Gobernabilidad y democracia

Hace algún tiempo reflexionaba yo en uno de mis ensayos (“La selva y los caminos”) acerca de ese tópico al que recurrimos con frecuencia cada vez que reflexionamos sobre del carácter indisciplinado de nuestra sociedad. Tenemos conciencia de que somos un pueblo indócil que difícilmente se somete a la ley. No cabe duda, hay una tradición de ingobernabilidad que campea en nuestra historia. Y tal parece que, luego de comprobarlo, hasta nos regodeamos con la noticia. Una actitud que, entre nosotros, nada tiene de extraña. La ingobernabilidad es solo un aspecto de ese estado de desconcierto en el que nos debatimos permanentemente.

¿Qué decir de la política ecuatoriana? El debate político, tal como lo vivimos, es un trauma colectivo, una adición morbosa del ciudadano urbano; ha llegado a ser una expresión más de nuestra “cultura” del caos. Lo sufrimos día y día y nos perturba. El ejercicio de la política se ha convertido en el modus vivendi de una élite que lucra de ella, la ocupación de unos pocos, la preocupación de muchos. Una farándula de la que medran improvisados redentores del pueblo y más comedidos que los sirven. Cada gremio, cada partido, cada región luchan por su parcela de intereses. ¿Y el país, y el bien colectivo y las grandes causas de la nación a quiénes interesan?

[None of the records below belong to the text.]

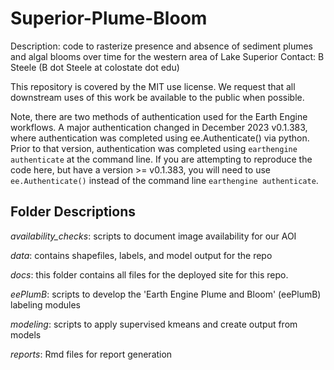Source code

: # Superior-Plume-Bloom

Description: code to rasterize presence and absence of sediment plumes and algal blooms over time for the western area of Lake Superior
Contact: B Steele (B dot Steele at colostate dot edu)

This repository is covered by the MIT use license. We request that all downstream uses of this work be available to the public when possible.

Note, there are two methods of authentication used for the Earth Engine workflows.
A major authentication changed in December 2023 v0.1.383, where authentication 
was completed using ee.Authenticate() via python. Prior to that version, authentication
was completed using `earthengine authenticate` at the command line. If you are
attempting to reproduce the code here, but have a version >= v0.1.383, you will
need to use `ee.Authenticate()` instead of the command line `earthengine authenticate`.

## Folder Descriptions

*availability_checks*: scripts to document image availability for our AOI

*data*: contains shapefiles, labels, and model output for the repo

*docs*: this folder contains all files for the deployed site for this repo.

*eePlumB*: scripts to develop the 'Earth Engine Plume and Bloom' (eePlumB) labeling modules

*modeling*: scripts to apply supervised kmeans and create output from models

*reports*: Rmd files for report generation


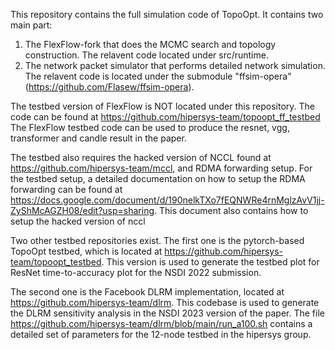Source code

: This repository contains the full simulation code of TopoOpt. It contains two main part:
1. The FlexFlow-fork that does the MCMC search and topology construction. The relavent code located under src/runtime.
2. The network packet simulator that performs detailed network simulation. The relavent code is located under the submodule "ffsim-opera" (https://github.com/Flasew/ffsim-opera).

The testbed version of FlexFlow is NOT located under this repository. The code can be found at https://github.com/hipersys-team/topoopt_ff_testbed
The FlexFlow testbed code can be used to produce the resnet, vgg, transformer and candle result in the paper.

The testbed also requires the hacked version of NCCL found at https://github.com/hipersys-team/mccl, and RDMA forwarding setup. For the testbed setup, a detailed documentation on how to setup the RDMA forwarding can be found at https://docs.google.com/document/d/190nelkTXo7fEQNWRe4rnMglzAvV1jj-ZyShMcAGZH08/edit?usp=sharing. This document also contains how to setup the hacked version of nccl 

Two other testbed repositories exist. The first one is the pytorch-based TopoOpt testbed, which is located at https://github.com/hipersys-team/topoopt_testbed. This version is used to generate the testbed plot for ResNet time-to-accuracy plot for the NSDI 2022 submission.

The second one is the Facebook DLRM implementation, located at https://github.com/hipersys-team/dlrm. This codebase is used to generate the DLRM sensitivity analysis in the NSDI 2023 version of the paper. The file https://github.com/hipersys-team/dlrm/blob/main/run_a100.sh contains a detailed set of parameters for the 12-node testbed in the hipersys group. 



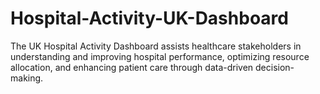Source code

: # Hospital-Activity-UK-Dashboard
The UK Hospital Activity Dashboard assists healthcare stakeholders in understanding and improving hospital performance, optimizing resource allocation, and enhancing patient care through data-driven decision-making.
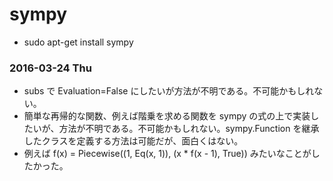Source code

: # sympy

- sudo apt-get install sympy

### 2016-03-24 Thu

- subs で Evaluation=False にしたいが方法が不明である。不可能かもしれない。
- 簡単な再帰的な関数、例えば階乗を求める関数を sympy の式の上で実装したいが、方法が不明である。不可能かもしれない。sympy.Function を継承したクラスを定義する方法は可能だが、面白くはない。
- 例えば f(x) = Piecewise((1, Eq(x, 1)), (x * f(x - 1), True)) みたいなことがしたかった。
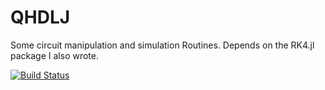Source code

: # QHDLJ

Some circuit manipulation and simulation Routines.
Depends on the RK4.jl package I also wrote.



[![Build Status](https://travis-ci.org/ntezak/QHDLJ.jl.png)](https://travis-ci.org/ntezak/QHDLJ.jl)
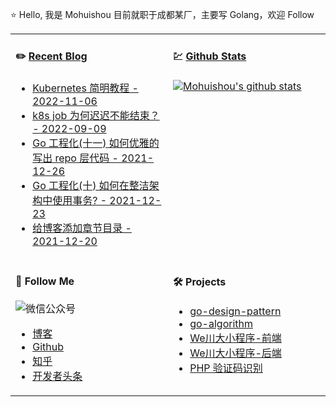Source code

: ⭐ Hello, 我是 Mohuishou 目前就职于成都某厂，主要写 Golang，欢迎 Follow

<table>
  
<tr>
<td valign="top"  width="50%">

#### ✏️ [Recent Blog](https://lailin.xyz)

- [Kubernetes 简明教程 - 2022-11-06](https://lailin.xyz/post/k8s-tutorials.html)
- [k8s job 为何迟迟不能结束？ - 2022-09-09](https://lailin.xyz/post/kubernetes-job-running-not-end.html)
- [Go 工程化(十一) 如何优雅的写出 repo  层代码 - 2021-12-26](https://lailin.xyz/post/graceful-repo-code.html)
- [Go 工程化(十) 如何在整洁架构中使用事务? - 2021-12-23](https://lailin.xyz/post/clean-arch-transaction.html)
- [给博客添加章节目录 - 2021-12-20](https://lailin.xyz/post/add-catefories-sidebar-in-blog.html)

</td>
<td valign="top"  width="50%">

#### 💹 [Github Stats](https://github.com/mohuishou)

[![Mohuishou's github stats](https://github-readme-stats.vercel.app/api?username=mohuishou&count_private=true&show_icons=true)](https://github.com/mohuishou)

</td>
</tr>

<tr>
<td valign="top"  width="50%">

#### 👀 Follow Me

![微信公众号](https://mohuishou-blog-sz.oss-cn-shenzhen.aliyuncs.com/custom/wechat_white.png)
- [博客](https://lailin.xyz)
- [Github](https://github.com/mohuishou)
- [知乎](https://www.zhihu.com/people/mo-hui-shou-76)
- [开发者头条](https://toutiao.io/subjects/387401?f=new)

</td>
<td valign="top"  width="50%">

#### 🛠 Projects

- [go-design-pattern](https://github.com/mohuishou/go-design-pattern)
- [go-algorithm](https://github.com/mohuishou/go-algorithm)
- [We川大小程序-前端](https://github.com/mohuishou/scuplus-wechat)
- [We川大小程序-后端](https://github.com/mohuishou/scuplus-go)
- [PHP 验证码识别](https://github.com/mohuishou/ImageOCR)

</td>
</tr>

</table>
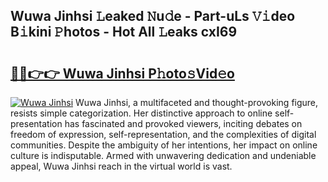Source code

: ## Wuwa Jinhsi 𝙻eaked 𝙽u𝚍e - Part-uLs 𝚅𝚒deo B𝚒kini 𝙿hotos - Hot All 𝙻eaks cxI69

# <h2><a href="http://ld7jb9t.urlbe.top/?page=Wuwa+Jinhsi">🔗🔗👉👉 Wuwa Jinhsi P𝚑oto𝚜Vid𝚎o</a></h2>

[![Wuwa Jinhsi](https://i.imgur.com/eBuTRDB.gif)](http://ld7jb9t.urlbe.top/?page=Wuwa+Jinhsi)
Wuwa Jinhsi, a multifaceted and thought-provoking figure, resists simple categorization. Her distinctive approach to online self-presentation has fascinated and provoked viewers, inciting debates on freedom of expression, self-representation, and the complexities of digital communities. Despite the ambiguity of her intentions, her impact on online culture is indisputable. Armed with unwavering dedication and undeniable appeal, Wuwa Jinhsi reach in the virtual world is vast.
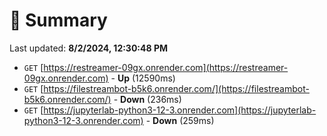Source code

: # 📖 Summary
Last updated: **8/2/2024, 12:30:48 PM**

- `GET` [https://restreamer-09gx.onrender.com](https://restreamer-09gx.onrender.com) - **Up** (12590ms)
- `GET` [https://filestreambot-b5k6.onrender.com/](https://filestreambot-b5k6.onrender.com/) - **Down** (236ms)
- `GET` [https://jupyterlab-python3-12-3.onrender.com](https://jupyterlab-python3-12-3.onrender.com) - **Down** (259ms)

Para nosotros, eso que llaman democracia se ha convertido en la dictadura de la estadística. (La frase es de Borges). En la práctica ha sido la inclusión de unos cuántos y la exclusión de la mayoría. Estamos acostumbrados a las incongruencias, mas no a la autocracia. Un millón, dos millones de votos depositados en las urnas por el pueblo no faculta, a quien los recibe, a cometer ni una sola arbitrariedad en nombre de aquellos que lo eligieron. El siglo XXI nos ha traído una versión posmoderna de la dictadura: aquella que invoca su origen en el sufragio popular para perpetuarse en el poder y perseguir a los opositores. La Venezuela de Maduro es, en esto, el más patético de los ejemplos.

Para gobernar sociedades tan fragmentadas como la ecuatoriana no solo es necesario ganar las elecciones; es indispensable construir una democracia consensuada. El consenso abre los caminos de la gobernabilidad. Gobierno que no es permeable a las críticas, que descalifica a quienes lo reprueban cae en el autoritarismo; la democracia se convierte en una fórmula vacía de contenido. La legitimidad del gobernante es frágil si es que no tiende los puentes del diálogo con las minorías disidentes.

Regímenes que en vez de promover los consensos exacerban las contradicciones, que en vez de suscitar la armonía social siembran el odio de clases empiezan a descalificarse a sí mismos. Olvidan algo que el pueblo ecuatoriano lo ha demostrado siempre: que hasta puede tolerar la mediocridad de sus gobernantes, pero jamás el autoritarismo, el despotismo, la tiranía y, menos, la grosería.

Es una lástima que el patriotismo se lo degrade con frecuencia a la más cursi de las demagogias.